When the project file is saved, it can be used in the CLI. Now open Windows PowerShell specify the location of ApexSQLDoc.com file which starts the CLI of ApexSQL Doc and it’s located in the installation folder of ApexSQL Doc. Right after that use the project file switch (/pr) to specify the previously saved project file and press enter.

‘ApexSQLDoc.com’ /pr:” DBProject.axdp” /f /v

Once the executed process is complete, the console will display a “return code 0” which means that the operation is successful.

Once the executed process is complete, the console will display a “return code 0” which means that the operation is successful.

FAQ’s

Q: Can I run the executed process silently without any output progress or information?

A: Yes. To run any ApexSQL application process silently, specify the /silent switch in the script or console.

Q: Can I override any setting saved in the project file?

A: Yes. Any setting in a saved in the project file can be overridden by specifying the desired switch after the project file switch.

Q: Can I see the user name and password in the project file?

A: The user name is visible in the project file, but the password is stored as encrypted text.

Q: Can I export the CLI progress and results into a text file?

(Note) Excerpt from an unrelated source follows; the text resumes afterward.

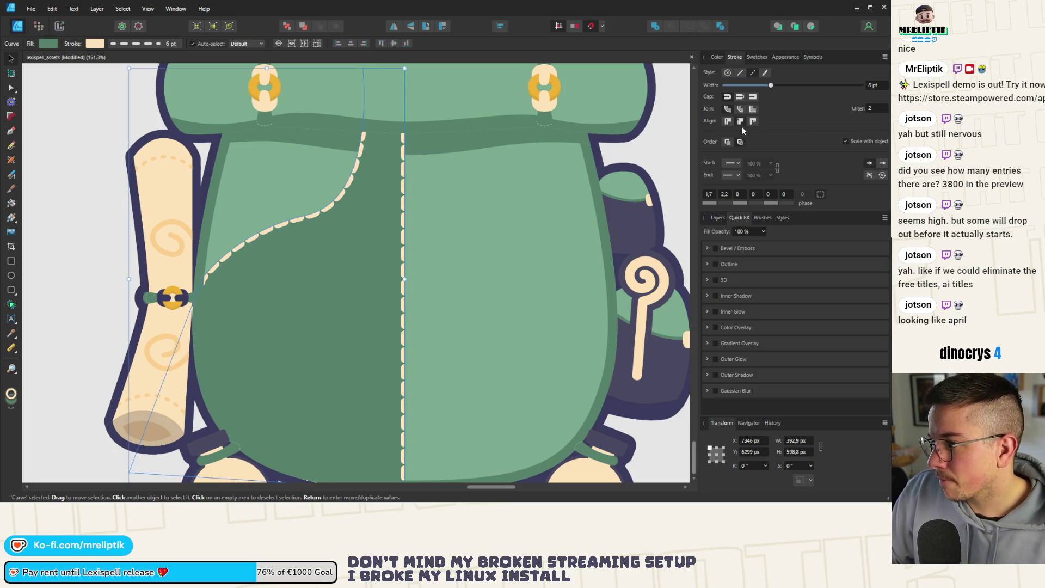
Raise the seam's stroke width to 8 pt and deselect the curve
{"action": "scroll", "coordinate": [324, 185], "scroll_direction": "down", "scroll_amount": 4}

A: To export every detail of the documentation process into a text file, specify the /out switch followed by the targeted location

Q: Can I create a prompt for more than one server connection for ApexSQL tools?

A: Yes, for that you need to create a form for each server connection where credentials are required but not saved, and specify the user and password variables.

Q: What are the main advantages of using Windows authentication?

A: With Windows authentication you can run the process completely unattended and it guarantees a non-failing mechanism when it comes to connection if the database credentials are changed.